To see why the second strategy is identical in outcome to that of the first strategy, note that after selecting randomly one answer, say randomly having selected $A$, out of four choices, so you the probability A is correct is $\dfrac 14.\;$

Alternatively, skip randomly chosen A (which has a $25$% chance of being correct, and move to the second answer, so if K = 4, and you exclude A, you have a $(1 - \frac 14) =\frac 34$ probability that one of the remaining choices (B, C, D) are correct, and $\;\frac 13\;$ probability that the choice randomly selected from those three remaining choices (B, C, D) is correct.

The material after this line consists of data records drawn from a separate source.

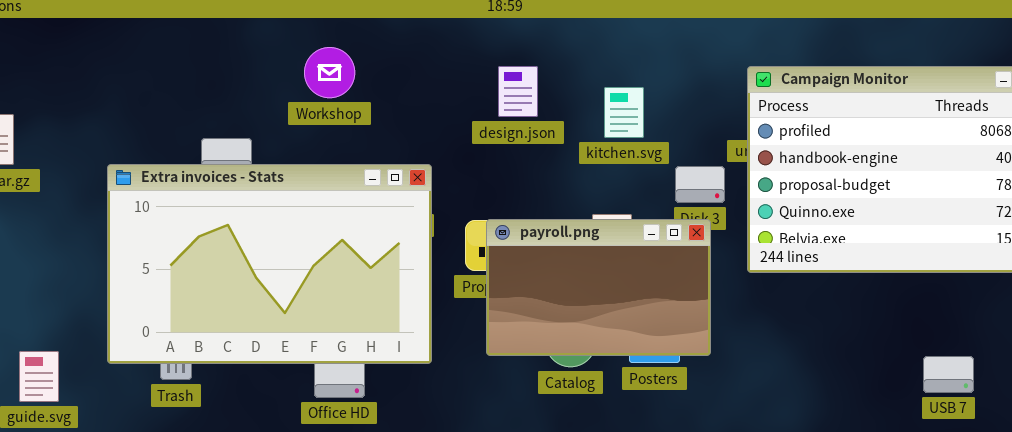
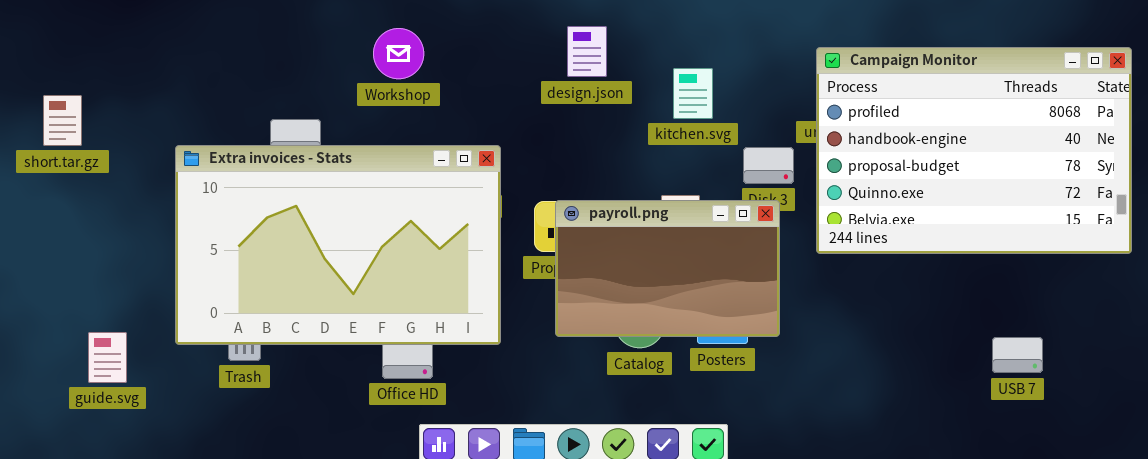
design.json: [498,66,538,117] -> [567,26,607,77], moved

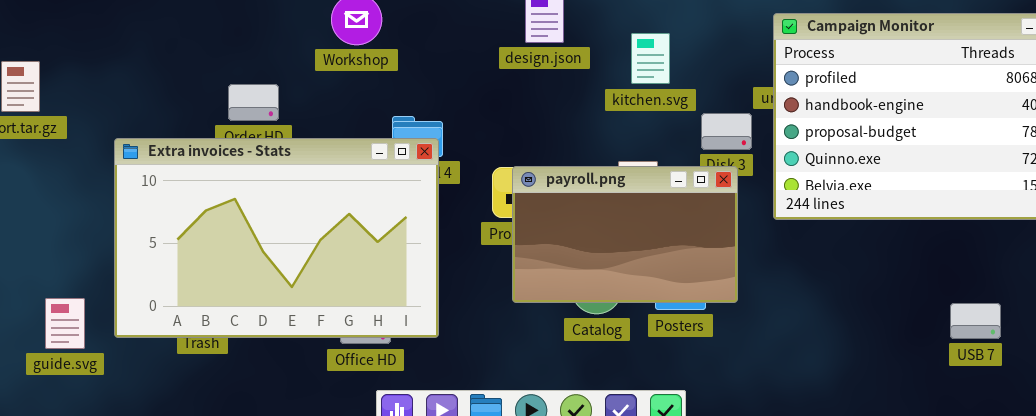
Extra invoices - Stats: [175,145,501,345] -> [114,138,439,338], moved

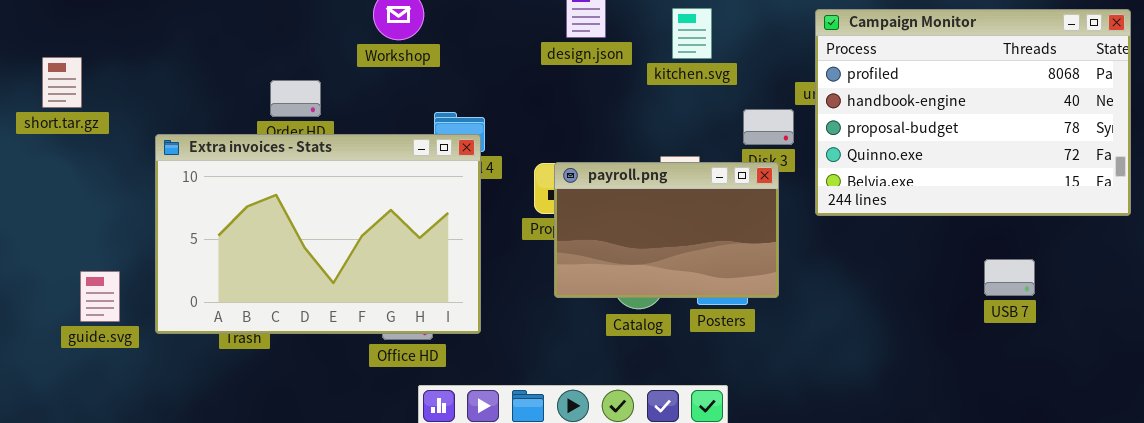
kitchen.svg: [631,33,670,84] -> [672,8,712,59], moved
guide.svg: [45,298,85,349] -> [80,271,120,322], moved
USB 7: [950,303,1001,339] -> [984,259,1035,296], moved

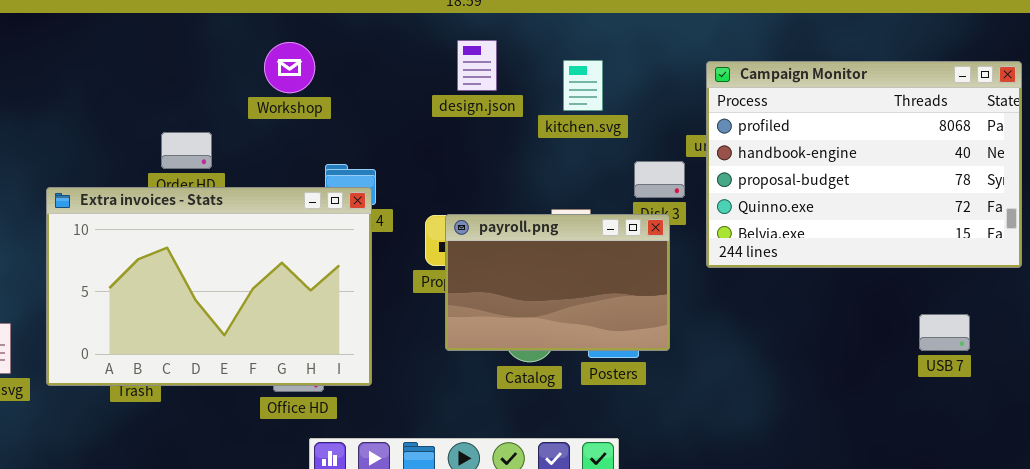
USB 7: [984,259,1035,296] -> [919,314,970,351], moved

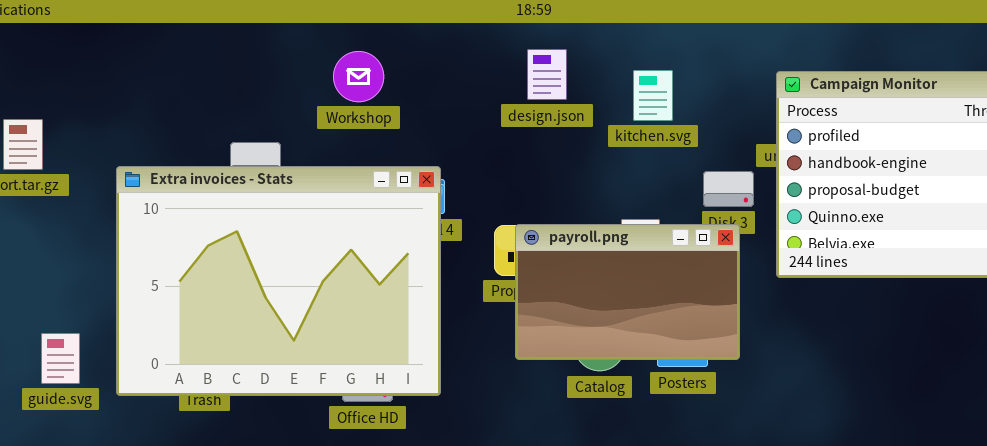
Extra invoices - Stats: [46,187,372,386] -> [116,166,441,396], resized

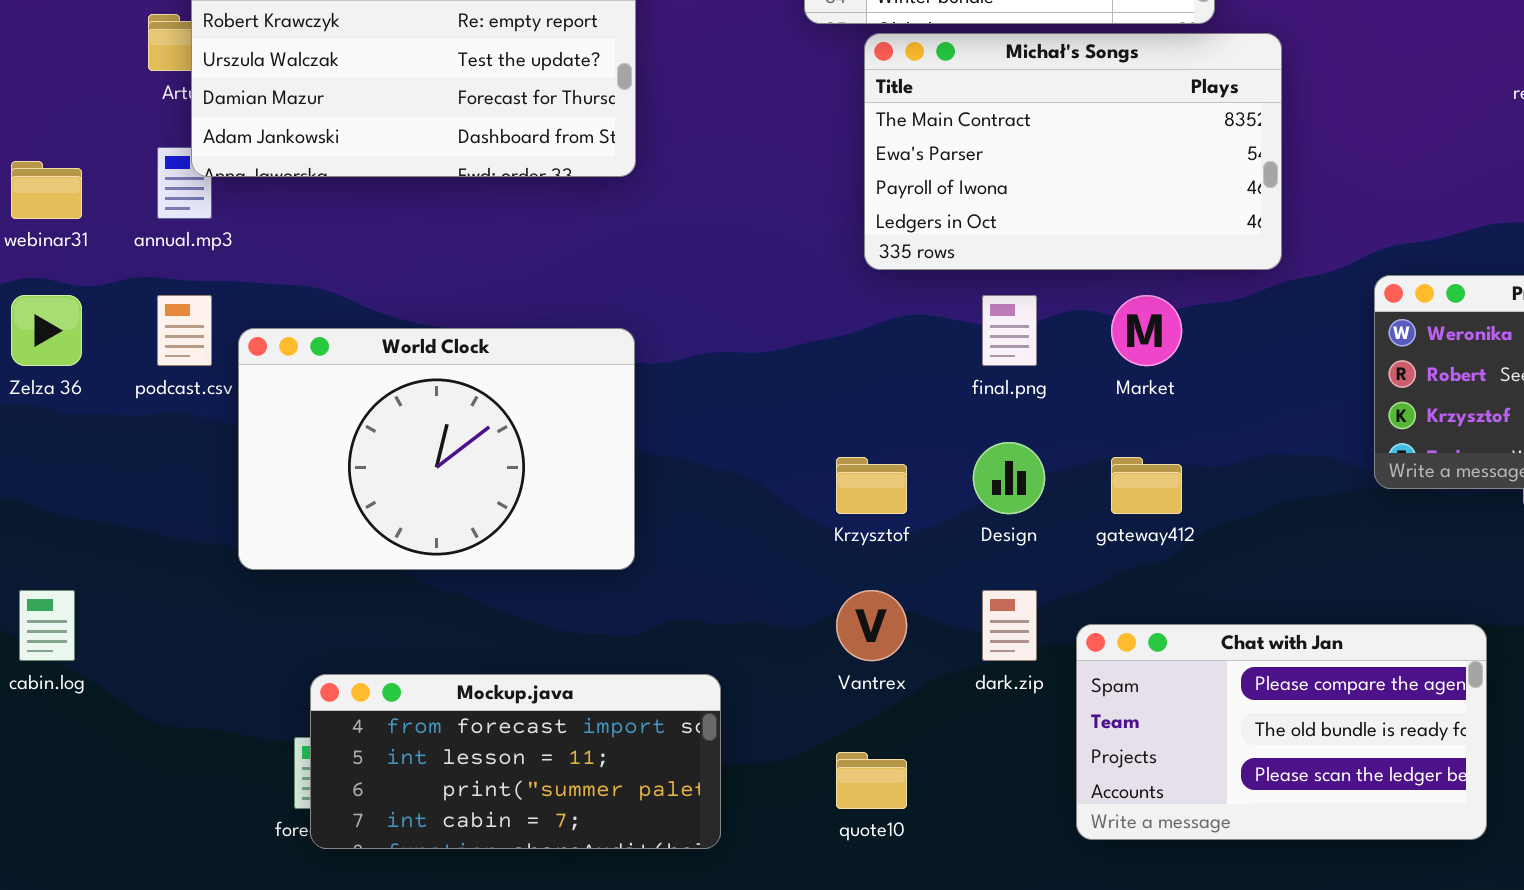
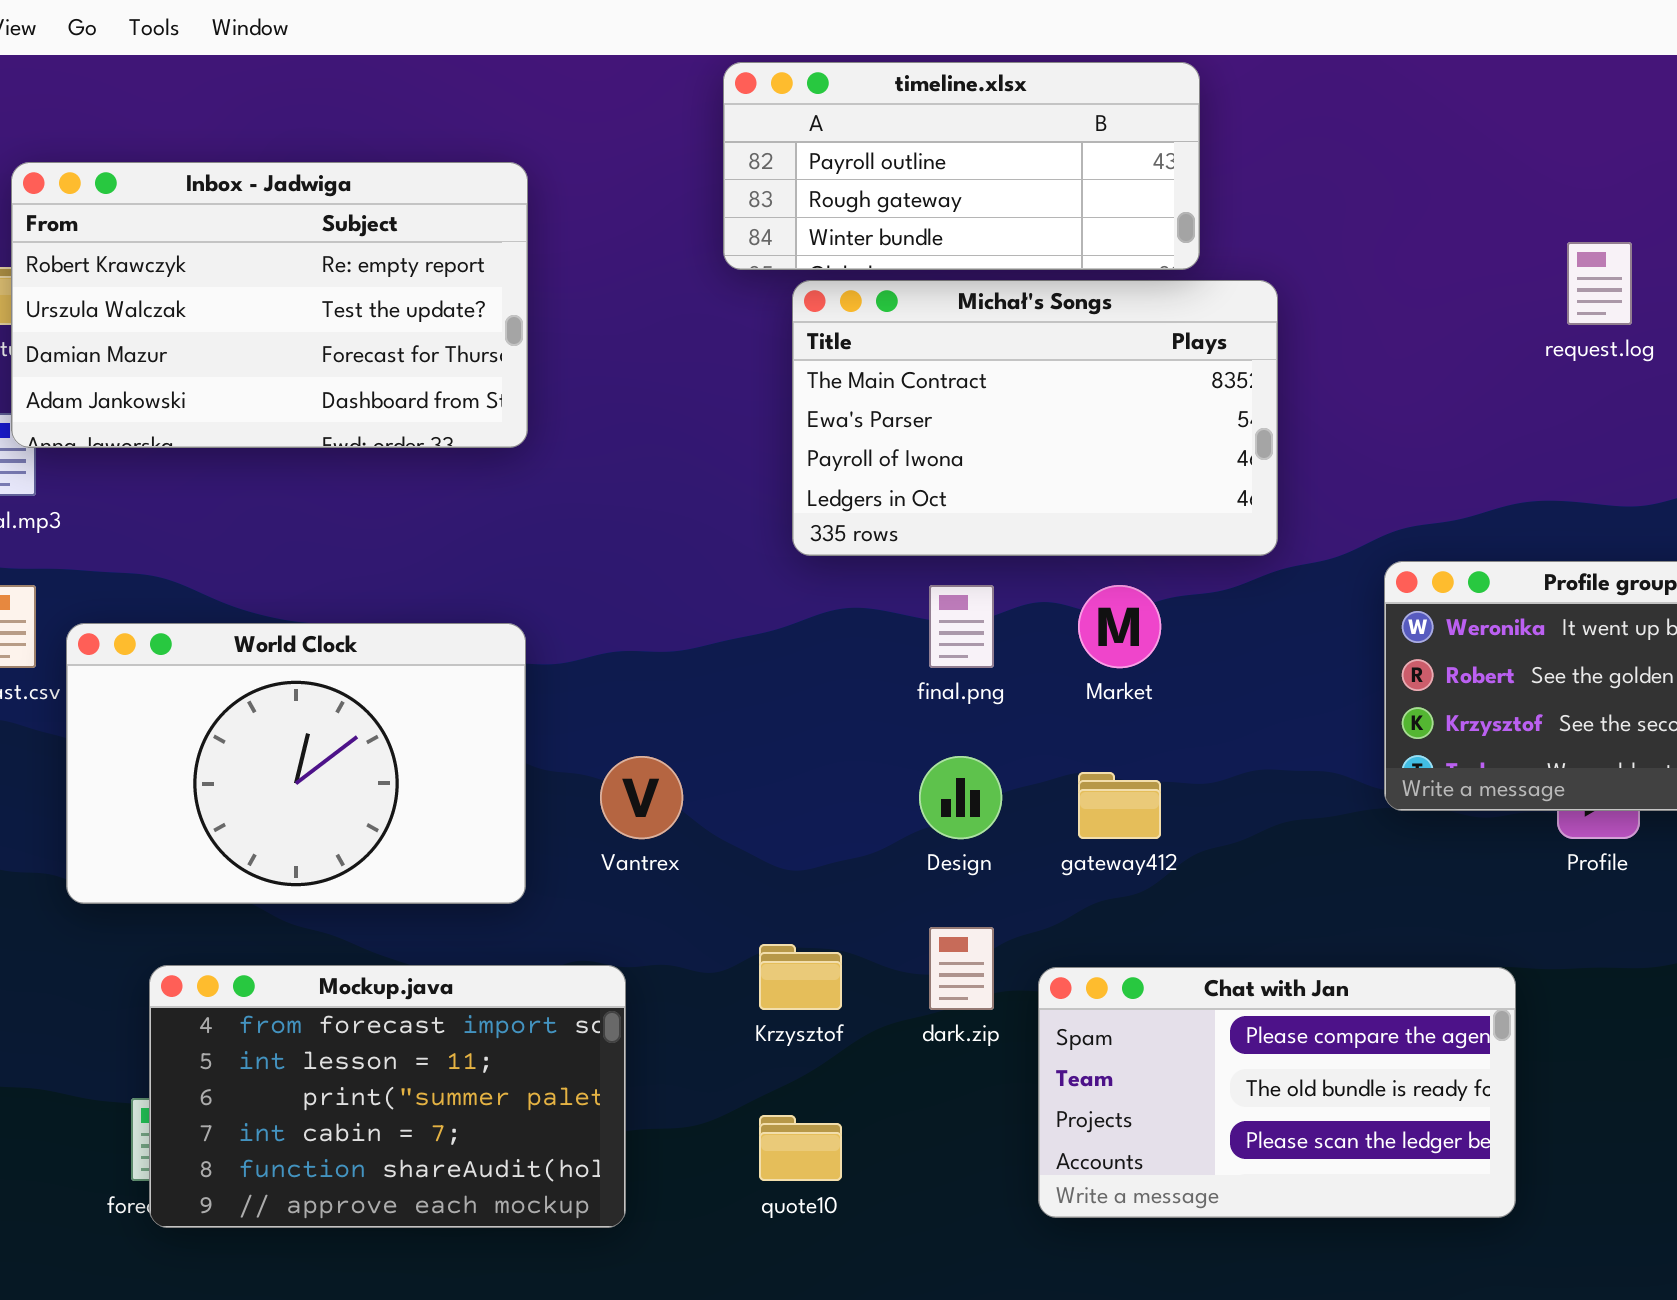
Krzysztof: [836,457,907,514] -> [759,944,842,1010], moved
Vantrex: [836,590,907,661] -> [600,756,683,839], moved
Mockup.java: [310,674,721,849] -> [149,965,626,1228], resized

In all, with the second method, you have a $\dfrac 34 \times \dfrac 13 = \dfrac 14$ probability of selecting the correct answer using the second method...and so on:

If you exclude randomly selected A, then randomly selected C, then you'll have a $100 - 25 - 25 = 50$% chance that $B$ or $D$ is correct. Randomly selecting one of those will give you gives you a $50$% chance that if one of the two are correct, selecting it. But that means you have a $\frac 12 \times \frac 12 = \frac 14$ (25%) chance of selecting the correct answer if exluding two options randomly, and randomly selecting among the final two options.

And so too with excluding 3 gives you a 25% chance that the one not excluded, hence must be selected, is correct.

So with either method, you have a $25\%$ chance of selecting the correct answer for any given question.

Of course, if you study even just just a little bit before the exam, and attend class regularly, you can surely improve those odds, and not have to resort to "random selection." ;-)

• I think I need more studying! :-) +1 – Amzoti May 31 '13 at 0:38

Intuitively, it should be clear that picking one, throwing it away, and picking another will give the same probability as just picking one.

We can explain it a little more using the notion of conditional probability:

Suppose you follow the procedure of picking one answer at random, throwing it away, and picking one of the remaining ones as your final answer.

The probability that you pick the correct answer on the first try is $1/4$ and the probability that you do not pick the correct answer on the first try is $3/4$.

The probability that you pick the correct answer on the second try assuming that you picked the correct answer on the first try is $0$. Thus the probability that you pick the correct answer on the first try and again on the second try is $0$.

The probability that you pick the correct answer on the second try assuming that you did not pick the correct answer on the first try is $1/3$.

Thus the probability that you do not pick the correct answer on the first try and you pick the correct answer on the second try is $\frac 3 4 \frac 1 3 = 1/4$.

Thus the total probability that you pick the correct answer on the second try is $0 + 1/4 = 1/4$, which is the same you'd have gotten otherwise.